Patterson’s attorney, Thomas M. Hancock of Bowles Rice in Charleston, had filed a motion to dismiss the lawsuit after it was removed to U.S. District Court for the Northern District of West Virginia.

Patterson’s claimed the only reason it was included as a defendant was to defeat diversity jurisdiction. Including an in-state defendant would help Myers, who purchased the drug at the second Patterson’s location in Inwood, keep his lawsuit out of federal court, the drug store alleged.

“Notably, not one factual allegation exists stating that Patterson’s Drug Store did anything except sell Plaintiff the prescription drug prescribed by his physician,” a motion to dismiss filed in October says.

“Plaintiff has dressed this claim up as a ‘failure to warn’ claim, but doesn’t even attempt to explain how Patterson’s Drug Store’s Inwood, W.Va., location obtained information allegedly hidden from the entire medical community by Takeda Pharmaceuticals.

“All of the plaintiff’s theories of recovery against Patterson’s Drug Store are based on its dispensation of medication and allegations that such dispensation caused a medical injury.”

Myers first filed the lawsuit in Harrison County, approximately a three-hour drive from the Martinsburg-Inwood area.

From there, the lawsuit was removed to federal court, where Patterson’s filed its motion to dismiss. Downs successfully argued it was too soon for U.S. District Judge Irene Keeley to rule on it because of a pending motion to remand the case back to Harrison County.

In November, Keeley remanded the case to Harrison County. There, Patterson’s made the argument it should be heard in Martinsburg in Berkeley County Circuit Court, which is also just a few miles from Inwood.
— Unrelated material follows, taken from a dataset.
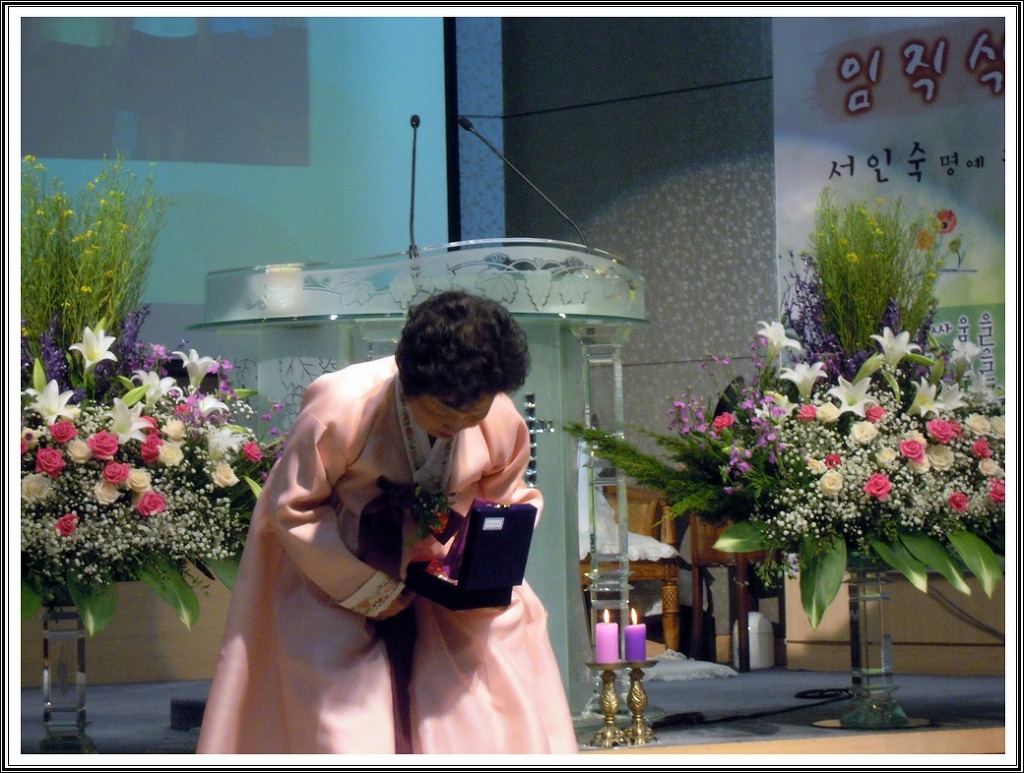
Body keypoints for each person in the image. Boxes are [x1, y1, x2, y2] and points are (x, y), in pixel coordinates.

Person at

On April 22, Harrison Circuit Judge Thomas A. Bedell signed an order transferring the case to Berkeley. He said the choice of Harrison County, which is a half-hour trip down Interstate 79 and Route 50 from Downs’ Fairmont office, was “overly suspect and improper.”

As for the actual allegations that will play out in Berkeley County, Myers is claiming Patterson’s altered the original retail package of the drug, supplying him with packaging that included defective information about the side effects of Actos.

“Pharmacies play a crucial role in warning patients about the risks of prescription medications because they are the party responsible for providing patients with written medication guides when they sell and hand the pill bottles to the patient,” Downs wrote.

Patterson’s, the plaintiff claims, did not provide a medication guide that the federal Food and Drug Administration directed Takeda to create as early as September 2009.

“(H)ad the plaintiff received adequate warnings about bladder cancer from Patterson’s pharmacy, then he would not have ingested Actos,” Downs wrote.

Last year, Karos won his fourth term as Martinsburg’s mayor. He began working at Patterson’s part-time when he was 10 years old and bought the store in 1980.